Activity:
How many lines in these records hold the string "Exemple"? Reply with the number alone.

Extracted data:
════════

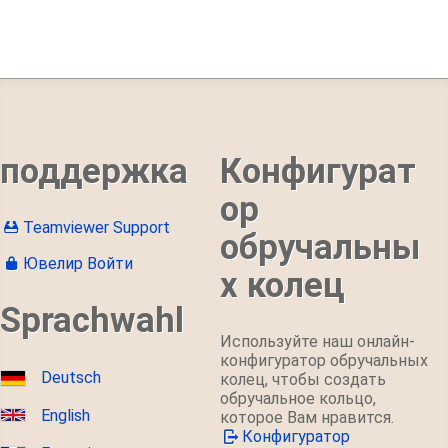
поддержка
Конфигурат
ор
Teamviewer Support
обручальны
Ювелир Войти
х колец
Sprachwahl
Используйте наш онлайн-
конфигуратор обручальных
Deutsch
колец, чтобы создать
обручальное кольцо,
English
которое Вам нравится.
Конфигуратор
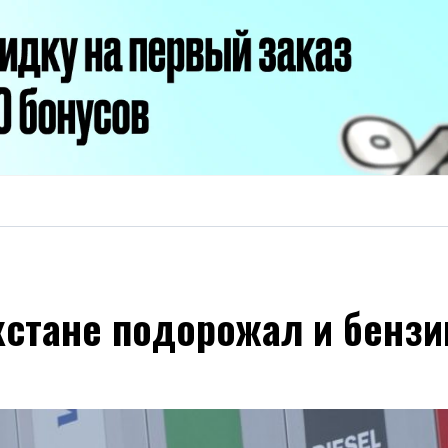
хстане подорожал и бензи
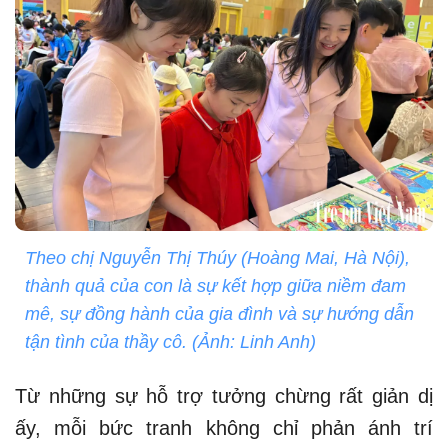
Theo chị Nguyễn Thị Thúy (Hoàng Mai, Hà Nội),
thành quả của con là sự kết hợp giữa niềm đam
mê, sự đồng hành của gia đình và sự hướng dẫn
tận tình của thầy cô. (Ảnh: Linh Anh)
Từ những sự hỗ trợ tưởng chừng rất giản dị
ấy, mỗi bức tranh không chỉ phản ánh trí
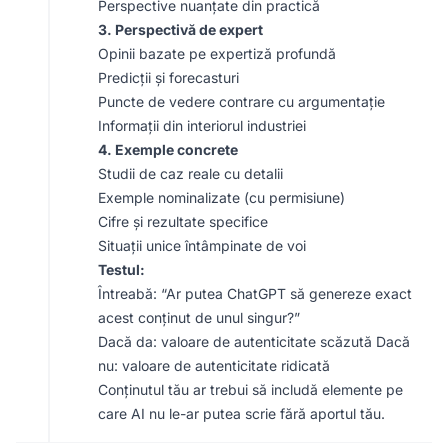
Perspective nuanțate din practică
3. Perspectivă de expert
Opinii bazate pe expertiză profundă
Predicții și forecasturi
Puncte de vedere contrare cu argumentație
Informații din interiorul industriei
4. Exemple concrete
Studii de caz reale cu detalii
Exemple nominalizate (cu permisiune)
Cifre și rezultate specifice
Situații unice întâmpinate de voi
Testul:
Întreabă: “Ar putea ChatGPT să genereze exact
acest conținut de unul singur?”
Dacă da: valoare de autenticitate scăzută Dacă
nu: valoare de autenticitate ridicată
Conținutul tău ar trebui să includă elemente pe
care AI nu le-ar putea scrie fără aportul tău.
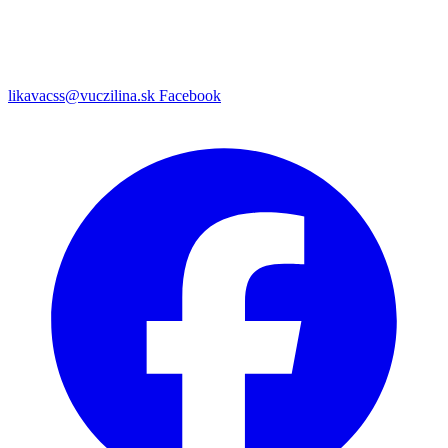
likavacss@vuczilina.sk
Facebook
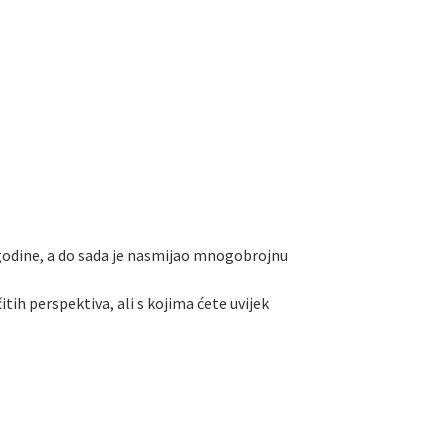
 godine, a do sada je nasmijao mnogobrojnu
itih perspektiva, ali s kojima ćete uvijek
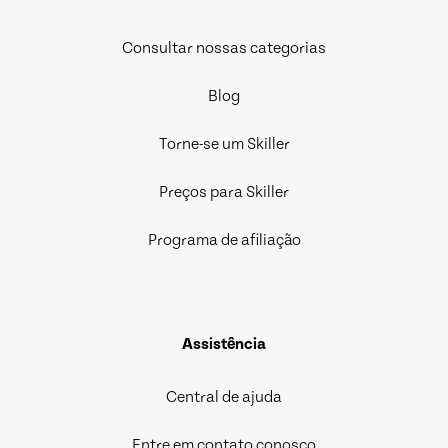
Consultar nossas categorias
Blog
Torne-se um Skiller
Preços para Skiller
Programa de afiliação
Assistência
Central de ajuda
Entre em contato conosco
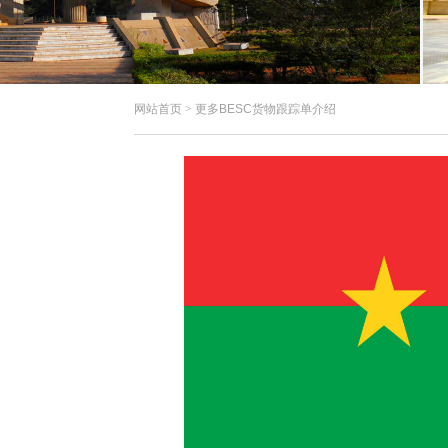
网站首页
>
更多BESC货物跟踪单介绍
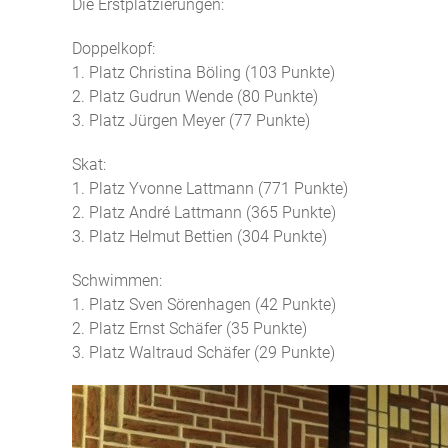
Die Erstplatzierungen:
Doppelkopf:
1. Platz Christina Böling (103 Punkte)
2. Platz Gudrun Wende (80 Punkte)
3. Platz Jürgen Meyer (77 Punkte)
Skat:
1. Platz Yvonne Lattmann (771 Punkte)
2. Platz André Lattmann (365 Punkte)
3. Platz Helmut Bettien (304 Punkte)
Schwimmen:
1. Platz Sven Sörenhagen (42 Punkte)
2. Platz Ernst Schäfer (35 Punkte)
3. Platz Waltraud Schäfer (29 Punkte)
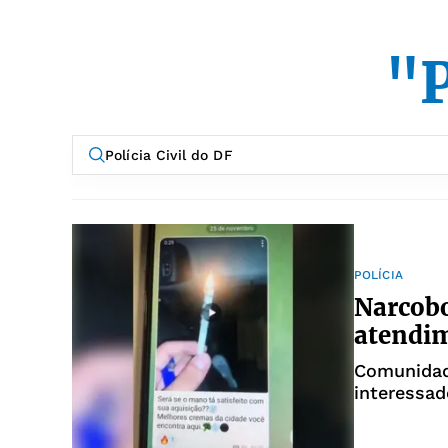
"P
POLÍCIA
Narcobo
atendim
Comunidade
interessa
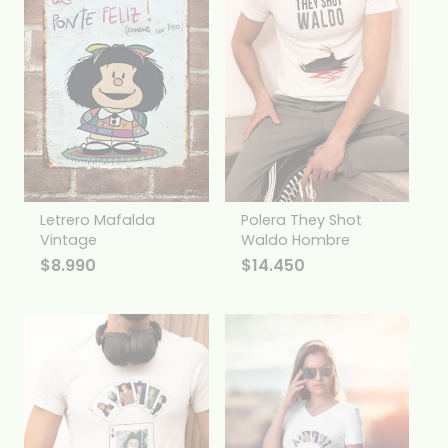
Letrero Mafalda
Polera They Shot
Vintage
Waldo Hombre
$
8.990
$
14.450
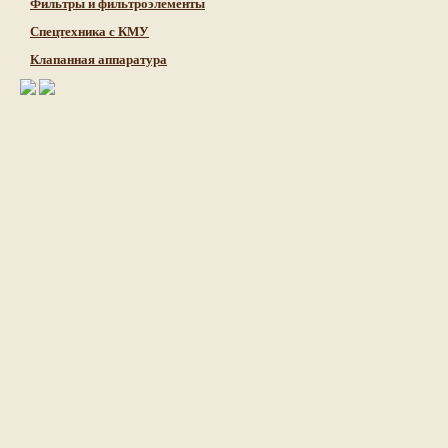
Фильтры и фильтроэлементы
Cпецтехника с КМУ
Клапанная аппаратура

════════

Answer for the task:
2